— To-do list —
a – In the passage about a long formal dinner, at what time did such dinners usually begin?
b – In the passage about a long formal dinner, list in order each action Ah-Chy takes after the narrator asks him to speak slower.

-- Start of Passage provided --

The dinner was a matter of so many courses that I have forgotten all about them, as just such dinners of great length and variety were our universal custom, beginning at eight o’clock in the evening, and often lasting two or more hours. During the long time we sat at table Ah-Chy was ever ready to amuse me by talking on any and every subject. At times it was wholly impossible for me to master the torrent of words in their queer pidgin English setting, and then I would laugh and say, “ Oh, man, man [slower], please, Ah-Chy.” At which he would stop, look rather astonished for an instant, smile, and answer, “ Oh, I savey, you no savey all I talkee,” and go on again as rapidly as before. The solemn gorgeous official on the other side vindicated his idea of what was due to his dignity by treating me with studied though chilling courtesy. He occasionally handed me a dish of sweetmeats within his reach, between the courses, as the only acknowledgment of my inferior (because feminine) existence.

-- End of Passage provided --
-- Start of Available data --

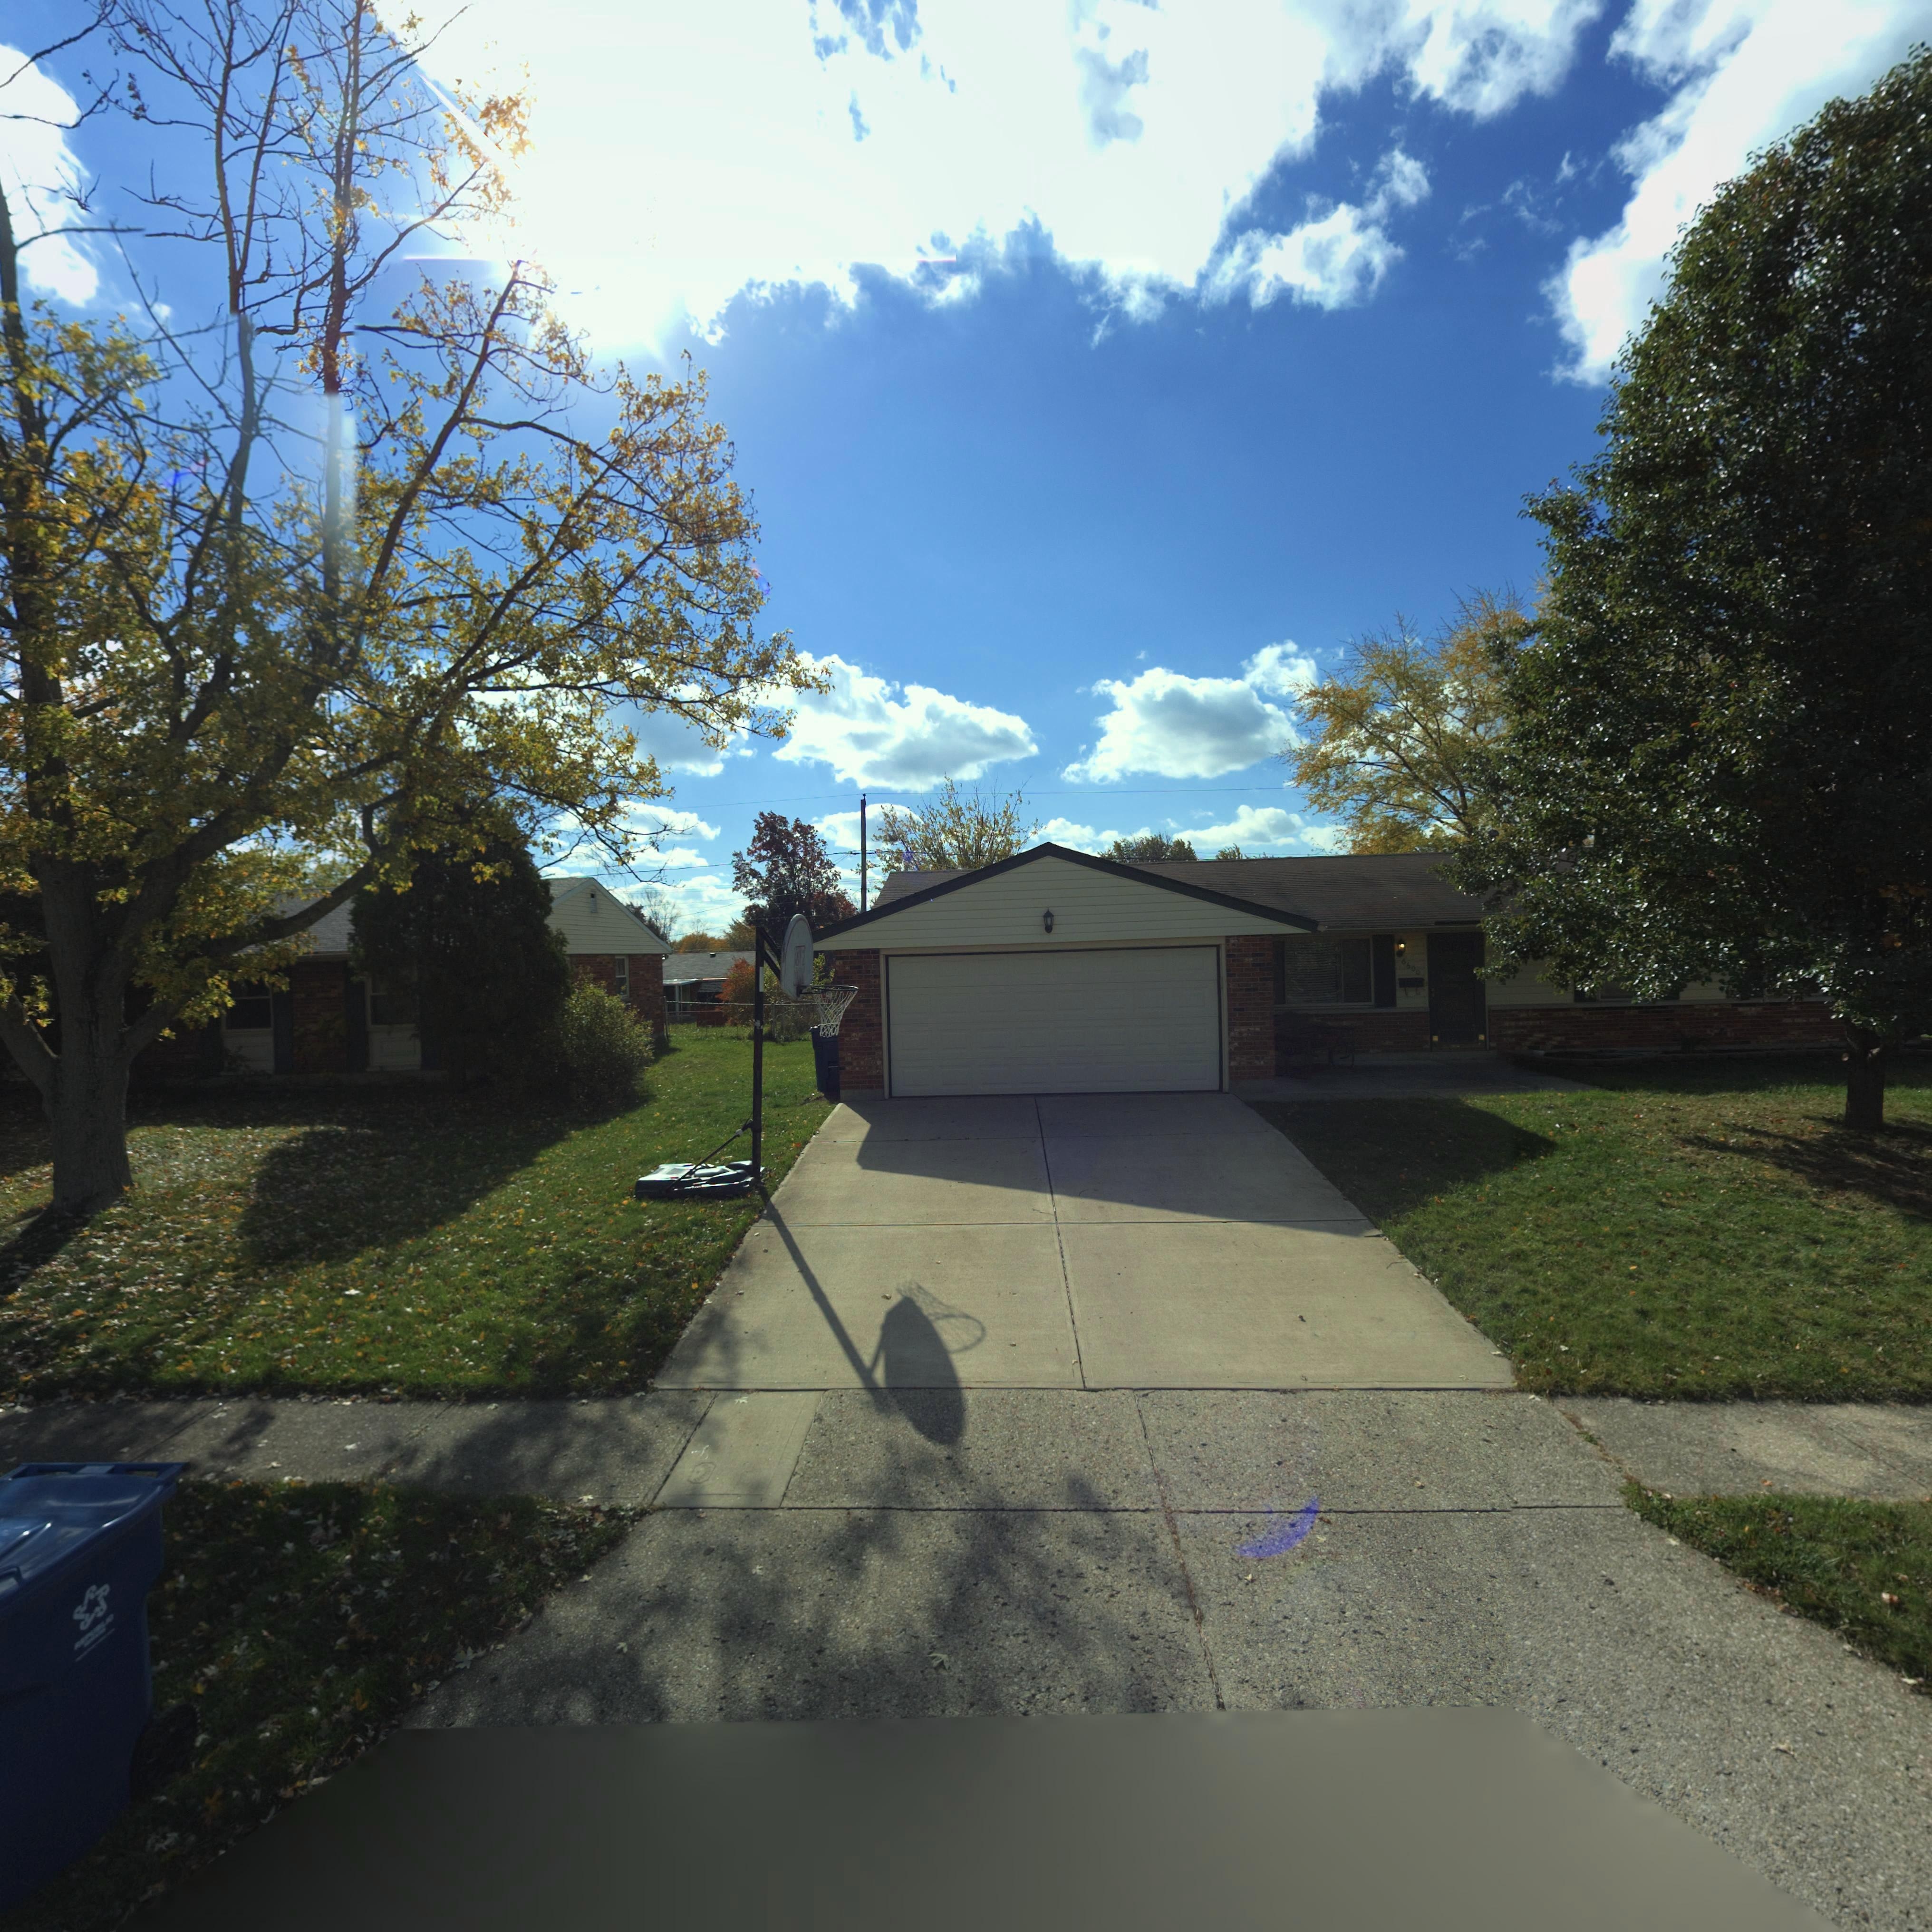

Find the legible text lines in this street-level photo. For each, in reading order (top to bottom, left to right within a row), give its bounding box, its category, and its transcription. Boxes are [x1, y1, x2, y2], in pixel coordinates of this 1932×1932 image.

-- End of Available data --

— In response —
a – At eight o'clock in the evening.

b –
1. He stops.
2. He looks rather astonished for an instant.
3. He smiles.
4. He answers, "Oh, I savey, you no savey all I talkee."
5. He goes on again as rapidly as before.